Realizada a audiência, com documentação da prova nela oralmente produzida, foi proferida sentença, datada de 19.03.2014 (fls. 215 e segs.) e depositada na mesma data, com o seguinte dispositivo (na parte relevante): “Condeno B…, como autor imediato, sob a forma consumada e como reincidente, de um crime de tráfico de menor gravidade, p. e p. pelos art. 25.º, al. a), do Decreto-Lei n.º 15/93, de 22 de Janeiro, 14.º, n.º 1, 26.º, 75.º e 76.º, do C.P., praticado em 10.10.2013, na pena de 3 (TRÊS) ANOS E 6 (SEIS) MESES DE PRISÃO.
(…) DECLARO PERDIDA A FAVOR DO ESTADO a substância apreendida e ordeno a sua oportuna destruição”.

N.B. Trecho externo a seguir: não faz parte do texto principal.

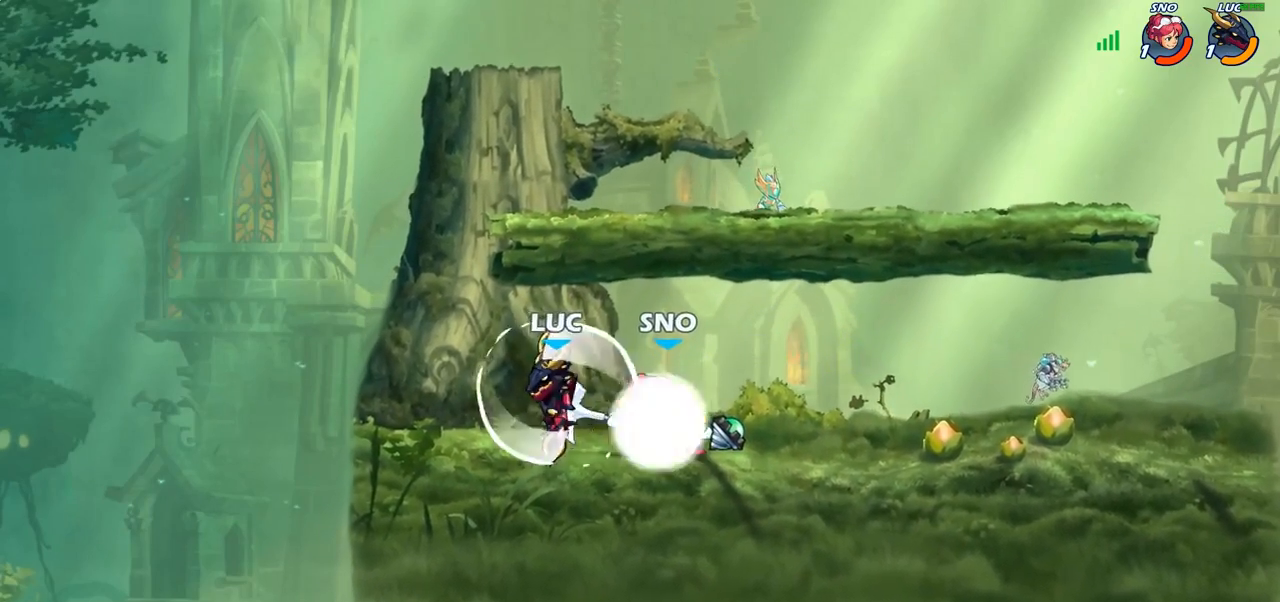
{"buttons": [], "left_stick": "center", "right_stick": "center", "events": [[283, "left_stick", "down-left"], [367, "SQUARE", "down"], [400, "TRIANGLE", "down"], [433, "SQUARE", "up"], [433, "TRIANGLE", "up"], [450, "left_stick", "center"]]}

Inconformado com tal decisão, e almejando a sua absolvição ou, quando menos, “uma substancial diminuição da pena” e a suspensão da sua execução, o arguido dela interpôs recurso para este Tribunal da Relação, com os fundamentos explanados na respectiva motivação, que condensou nas seguintes conclusões (em transcrição integral): 1. “O arguido destinava a cocaína, para consumo próprio e não para vender.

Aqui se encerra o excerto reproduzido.